What the Study Found

The study in question found that working out while you have COVID can lead to medical complications, including serious heart issues. While the study indicated the need for further research, its preliminary findings suggested broad cardiovascular issues were a potential problem for those suffering from COVID, which might then be exacerbated by exercise.

Why it Matters

When you exercise, you are deliberately putting your body under a degree of strain. Normally, this can be beneficial so long as you manage yourself and stick to a healthy workout routine, allowing you to build muscle and increase things such as flexibility and breathing ability.

However, the conditions that can make for an “intense exercise” under normal conditions can create a dangerous one with COVID. One of the most significant side effects of COVID is that it can cause breathing issues in patients with moderate to severe cases.

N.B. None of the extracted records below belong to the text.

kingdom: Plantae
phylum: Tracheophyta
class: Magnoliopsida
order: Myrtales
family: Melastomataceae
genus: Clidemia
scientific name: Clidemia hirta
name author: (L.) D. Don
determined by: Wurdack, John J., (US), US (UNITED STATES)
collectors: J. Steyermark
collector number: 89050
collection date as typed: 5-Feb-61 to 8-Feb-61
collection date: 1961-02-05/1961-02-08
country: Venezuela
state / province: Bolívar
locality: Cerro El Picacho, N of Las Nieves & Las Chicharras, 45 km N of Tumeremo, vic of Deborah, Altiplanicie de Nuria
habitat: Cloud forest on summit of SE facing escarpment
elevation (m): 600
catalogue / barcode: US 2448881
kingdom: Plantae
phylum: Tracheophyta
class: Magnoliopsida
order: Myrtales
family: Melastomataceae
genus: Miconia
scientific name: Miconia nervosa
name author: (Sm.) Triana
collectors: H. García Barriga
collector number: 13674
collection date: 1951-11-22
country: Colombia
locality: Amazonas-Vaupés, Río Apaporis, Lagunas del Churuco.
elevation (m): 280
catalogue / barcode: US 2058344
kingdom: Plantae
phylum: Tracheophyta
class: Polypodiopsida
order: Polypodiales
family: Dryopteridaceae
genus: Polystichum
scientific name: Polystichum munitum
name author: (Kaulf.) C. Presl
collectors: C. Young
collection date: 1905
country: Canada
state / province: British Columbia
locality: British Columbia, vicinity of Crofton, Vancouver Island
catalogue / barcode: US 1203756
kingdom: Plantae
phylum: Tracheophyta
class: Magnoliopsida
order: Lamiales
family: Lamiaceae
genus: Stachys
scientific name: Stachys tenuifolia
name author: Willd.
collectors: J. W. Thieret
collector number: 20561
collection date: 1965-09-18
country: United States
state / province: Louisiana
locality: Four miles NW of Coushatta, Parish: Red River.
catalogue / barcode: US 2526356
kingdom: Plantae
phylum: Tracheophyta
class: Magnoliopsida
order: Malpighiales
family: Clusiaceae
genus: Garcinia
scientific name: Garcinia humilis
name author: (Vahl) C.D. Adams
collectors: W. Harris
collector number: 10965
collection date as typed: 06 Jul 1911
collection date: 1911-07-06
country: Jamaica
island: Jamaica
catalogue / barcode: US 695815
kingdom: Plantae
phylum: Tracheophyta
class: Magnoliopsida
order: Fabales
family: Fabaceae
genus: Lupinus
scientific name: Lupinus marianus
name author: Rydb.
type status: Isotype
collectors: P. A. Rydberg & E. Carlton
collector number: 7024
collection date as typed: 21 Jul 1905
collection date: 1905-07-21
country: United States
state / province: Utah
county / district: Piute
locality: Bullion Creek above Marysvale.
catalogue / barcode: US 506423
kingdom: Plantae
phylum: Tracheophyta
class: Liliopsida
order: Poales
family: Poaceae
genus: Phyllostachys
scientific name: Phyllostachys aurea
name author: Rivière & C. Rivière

Needless to say, trouble breathing is the last thing you need when engaging in running, cycling, weight lifting, or other types of workouts.

This is not merely theoretical speculation. While testimony on COVID’s impact on those who exercise remains early and largely anecdotal, early evidence from fitness fans who have contracted COVID seems to corroborate the study’s findings. As a result, doctors are increasingly recommending patients who have contracted COVID refrain from intense activity and exercise for at least two weeks following their diagnosis. Even after that window has passed, you should take it very easy – extra stress is the last thing a body battling COVID needs.

There will be plenty of time to exercise when the pandemic is over, so don’t put your body at increased risk in the meantime.